[Stored entries]
──────────────────────────────

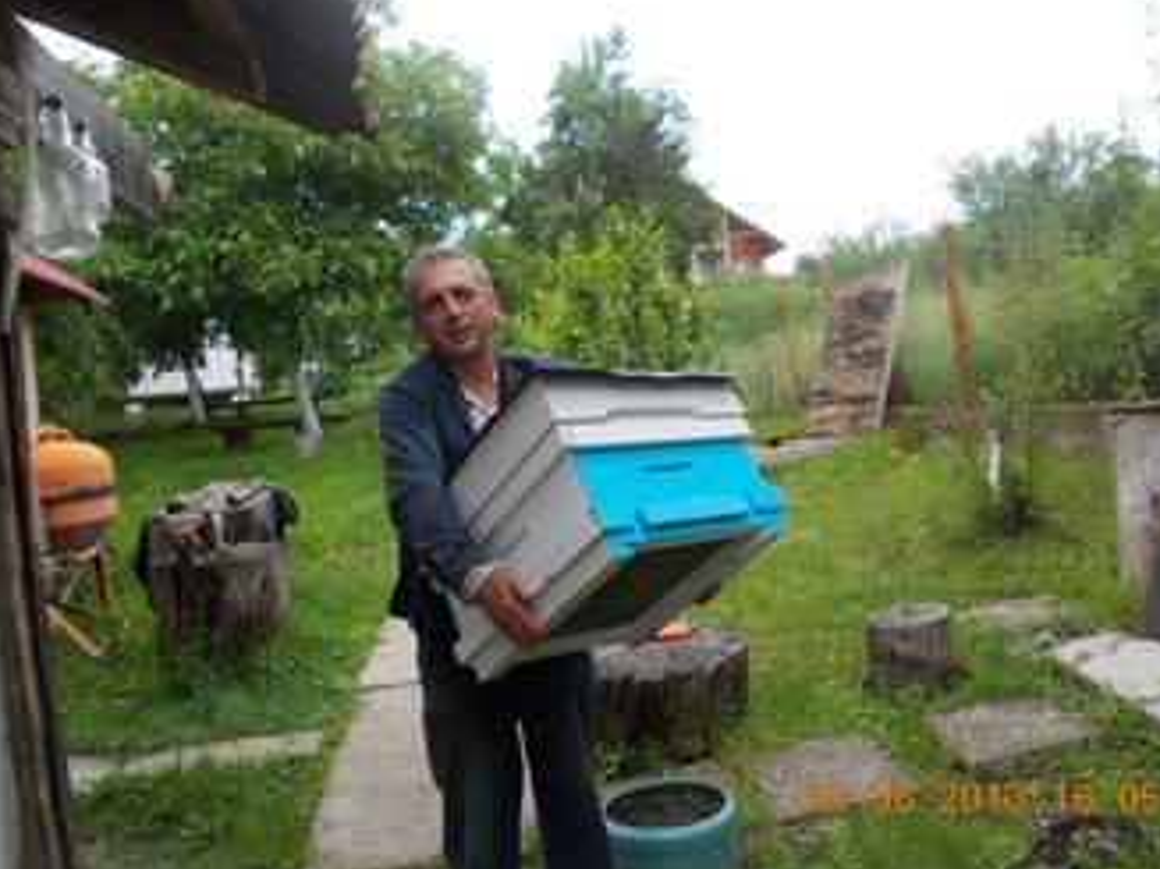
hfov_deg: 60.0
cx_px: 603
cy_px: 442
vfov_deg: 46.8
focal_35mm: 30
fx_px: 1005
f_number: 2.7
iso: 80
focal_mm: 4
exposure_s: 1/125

──────────────────────────────

*Goal of the exercise*
A word-for-word restatement of all the lines above is needed, with the pictures omitted.

*Result for this task*
hfov_deg: 60.0
cx_px: 603
cy_px: 442
vfov_deg: 46.8
focal_35mm: 30
fx_px: 1005
f_number: 2.7
iso: 80
focal_mm: 4
exposure_s: 1/125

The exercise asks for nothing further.